[Opening Data section section]
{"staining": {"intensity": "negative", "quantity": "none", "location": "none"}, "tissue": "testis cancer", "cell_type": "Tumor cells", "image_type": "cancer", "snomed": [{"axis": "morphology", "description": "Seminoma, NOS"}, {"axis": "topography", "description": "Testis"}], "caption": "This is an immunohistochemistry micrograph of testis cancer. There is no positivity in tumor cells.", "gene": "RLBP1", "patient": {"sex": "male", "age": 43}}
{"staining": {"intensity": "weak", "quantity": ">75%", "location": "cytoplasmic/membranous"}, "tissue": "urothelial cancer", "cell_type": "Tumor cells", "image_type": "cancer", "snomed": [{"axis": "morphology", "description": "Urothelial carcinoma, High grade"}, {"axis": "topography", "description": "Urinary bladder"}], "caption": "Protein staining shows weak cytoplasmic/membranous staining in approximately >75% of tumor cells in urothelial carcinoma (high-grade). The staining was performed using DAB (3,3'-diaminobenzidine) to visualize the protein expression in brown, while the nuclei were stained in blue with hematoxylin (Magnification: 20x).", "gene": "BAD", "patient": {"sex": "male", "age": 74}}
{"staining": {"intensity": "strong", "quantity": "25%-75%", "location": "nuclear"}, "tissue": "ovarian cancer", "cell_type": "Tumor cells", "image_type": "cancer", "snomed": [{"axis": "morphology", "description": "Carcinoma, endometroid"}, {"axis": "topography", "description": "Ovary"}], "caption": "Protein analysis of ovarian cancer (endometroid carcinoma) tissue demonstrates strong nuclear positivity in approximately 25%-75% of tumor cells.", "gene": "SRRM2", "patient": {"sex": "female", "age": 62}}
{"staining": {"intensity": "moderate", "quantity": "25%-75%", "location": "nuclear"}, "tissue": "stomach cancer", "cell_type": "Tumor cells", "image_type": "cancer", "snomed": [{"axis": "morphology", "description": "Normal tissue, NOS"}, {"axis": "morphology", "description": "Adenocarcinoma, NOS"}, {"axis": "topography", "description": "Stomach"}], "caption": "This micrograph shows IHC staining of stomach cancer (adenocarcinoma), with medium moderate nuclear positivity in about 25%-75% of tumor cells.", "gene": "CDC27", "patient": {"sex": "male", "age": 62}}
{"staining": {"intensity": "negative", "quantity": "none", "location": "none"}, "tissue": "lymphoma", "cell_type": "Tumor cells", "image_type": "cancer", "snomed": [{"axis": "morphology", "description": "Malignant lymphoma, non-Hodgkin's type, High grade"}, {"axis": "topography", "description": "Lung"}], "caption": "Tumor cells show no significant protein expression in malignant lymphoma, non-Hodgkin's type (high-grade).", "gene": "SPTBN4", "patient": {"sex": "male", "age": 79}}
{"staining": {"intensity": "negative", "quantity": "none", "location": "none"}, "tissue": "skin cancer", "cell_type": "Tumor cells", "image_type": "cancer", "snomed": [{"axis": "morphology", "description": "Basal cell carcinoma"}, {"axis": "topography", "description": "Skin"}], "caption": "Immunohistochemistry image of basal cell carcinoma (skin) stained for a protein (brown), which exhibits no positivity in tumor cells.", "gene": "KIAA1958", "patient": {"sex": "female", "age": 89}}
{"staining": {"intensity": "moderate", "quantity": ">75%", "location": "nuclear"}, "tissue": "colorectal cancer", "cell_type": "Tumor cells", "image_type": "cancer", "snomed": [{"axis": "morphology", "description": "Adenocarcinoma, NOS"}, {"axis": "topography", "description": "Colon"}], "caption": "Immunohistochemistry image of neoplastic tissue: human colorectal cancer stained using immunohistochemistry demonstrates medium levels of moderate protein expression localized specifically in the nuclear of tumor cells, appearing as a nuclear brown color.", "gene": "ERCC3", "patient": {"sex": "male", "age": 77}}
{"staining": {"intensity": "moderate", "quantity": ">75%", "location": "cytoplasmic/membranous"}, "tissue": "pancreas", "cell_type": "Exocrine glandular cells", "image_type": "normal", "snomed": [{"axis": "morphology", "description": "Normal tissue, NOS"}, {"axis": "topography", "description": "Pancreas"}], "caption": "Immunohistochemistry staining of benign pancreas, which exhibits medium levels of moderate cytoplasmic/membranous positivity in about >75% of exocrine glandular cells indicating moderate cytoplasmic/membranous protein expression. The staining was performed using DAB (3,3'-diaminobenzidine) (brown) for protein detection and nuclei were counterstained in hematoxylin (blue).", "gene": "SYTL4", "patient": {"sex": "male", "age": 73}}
[Closing Data section section]
Task item: For this exercise, output the entries above exactly as written.

Solution:
{"staining": {"intensity": "negative", "quantity": "none", "location": "none"}, "tissue": "testis cancer", "cell_type": "Tumor cells", "image_type": "cancer", "snomed": [{"axis": "morphology", "description": "Seminoma, NOS"}, {"axis": "topography", "description": "Testis"}], "caption": "This is an immunohistochemistry micrograph of testis cancer. There is no positivity in tumor cells.", "gene": "RLBP1", "patient": {"sex": "male", "age": 43}}
{"staining": {"intensity": "weak", "quantity": ">75%", "location": "cytoplasmic/membranous"}, "tissue": "urothelial cancer", "cell_type": "Tumor cells", "image_type": "cancer", "snomed": [{"axis": "morphology", "description": "Urothelial carcinoma, High grade"}, {"axis": "topography", "description": "Urinary bladder"}], "caption": "Protein staining shows weak cytoplasmic/membranous staining in approximately >75% of tumor cells in urothelial carcinoma (high-grade). The staining was performed using DAB (3,3'-diaminobenzidine) to visualize the protein expression in brown, while the nuclei were stained in blue with hematoxylin (Magnification: 20x).", "gene": "BAD", "patient": {"sex": "male", "age": 74}}
{"staining": {"intensity": "strong", "quantity": "25%-75%", "location": "nuclear"}, "tissue": "ovarian cancer", "cell_type": "Tumor cells", "image_type": "cancer", "snomed": [{"axis": "morphology", "description": "Carcinoma, endometroid"}, {"axis": "topography", "description": "Ovary"}], "caption": "Protein analysis of ovarian cancer (endometroid carcinoma) tissue demonstrates strong nuclear positivity in approximately 25%-75% of tumor cells.", "gene": "SRRM2", "patient": {"sex": "female", "age": 62}}
{"staining": {"intensity": "moderate", "quantity": "25%-75%", "location": "nuclear"}, "tissue": "stomach cancer", "cell_type": "Tumor cells", "image_type": "cancer", "snomed": [{"axis": "morphology", "description": "Normal tissue, NOS"}, {"axis": "morphology", "description": "Adenocarcinoma, NOS"}, {"axis": "topography", "description": "Stomach"}], "caption": "This micrograph shows IHC staining of stomach cancer (adenocarcinoma), with medium moderate nuclear positivity in about 25%-75% of tumor cells.", "gene": "CDC27", "patient": {"sex": "male", "age": 62}}
{"staining": {"intensity": "negative", "quantity": "none", "location": "none"}, "tissue": "lymphoma", "cell_type": "Tumor cells", "image_type": "cancer", "snomed": [{"axis": "morphology", "description": "Malignant lymphoma, non-Hodgkin's type, High grade"}, {"axis": "topography", "description": "Lung"}], "caption": "Tumor cells show no significant protein expression in malignant lymphoma, non-Hodgkin's type (high-grade).", "gene": "SPTBN4", "patient": {"sex": "male", "age": 79}}
{"staining": {"intensity": "negative", "quantity": "none", "location": "none"}, "tissue": "skin cancer", "cell_type": "Tumor cells", "image_type": "cancer", "snomed": [{"axis": "morphology", "description": "Basal cell carcinoma"}, {"axis": "topography", "description": "Skin"}], "caption": "Immunohistochemistry image of basal cell carcinoma (skin) stained for a protein (brown), which exhibits no positivity in tumor cells.", "gene": "KIAA1958", "patient": {"sex": "female", "age": 89}}
{"staining": {"intensity": "moderate", "quantity": ">75%", "location": "nuclear"}, "tissue": "colorectal cancer", "cell_type": "Tumor cells", "image_type": "cancer", "snomed": [{"axis": "morphology", "description": "Adenocarcinoma, NOS"}, {"axis": "topography", "description": "Colon"}], "caption": "Immunohistochemistry image of neoplastic tissue: human colorectal cancer stained using immunohistochemistry demonstrates medium levels of moderate protein expression localized specifically in the nuclear of tumor cells, appearing as a nuclear brown color.", "gene": "ERCC3", "patient": {"sex": "male", "age": 77}}
{"staining": {"intensity": "moderate", "quantity": ">75%", "location": "cytoplasmic/membranous"}, "tissue": "pancreas", "cell_type": "Exocrine glandular cells", "image_type": "normal", "snomed": [{"axis": "morphology", "description": "Normal tissue, NOS"}, {"axis": "topography", "description": "Pancreas"}], "caption": "Immunohistochemistry staining of benign pancreas, which exhibits medium levels of moderate cytoplasmic/membranous positivity in about >75% of exocrine glandular cells indicating moderate cytoplasmic/membranous protein expression. The staining was performed using DAB (3,3'-diaminobenzidine) (brown) for protein detection and nuclei were counterstained in hematoxylin (blue).", "gene": "SYTL4", "patient": {"sex": "male", "age": 73}}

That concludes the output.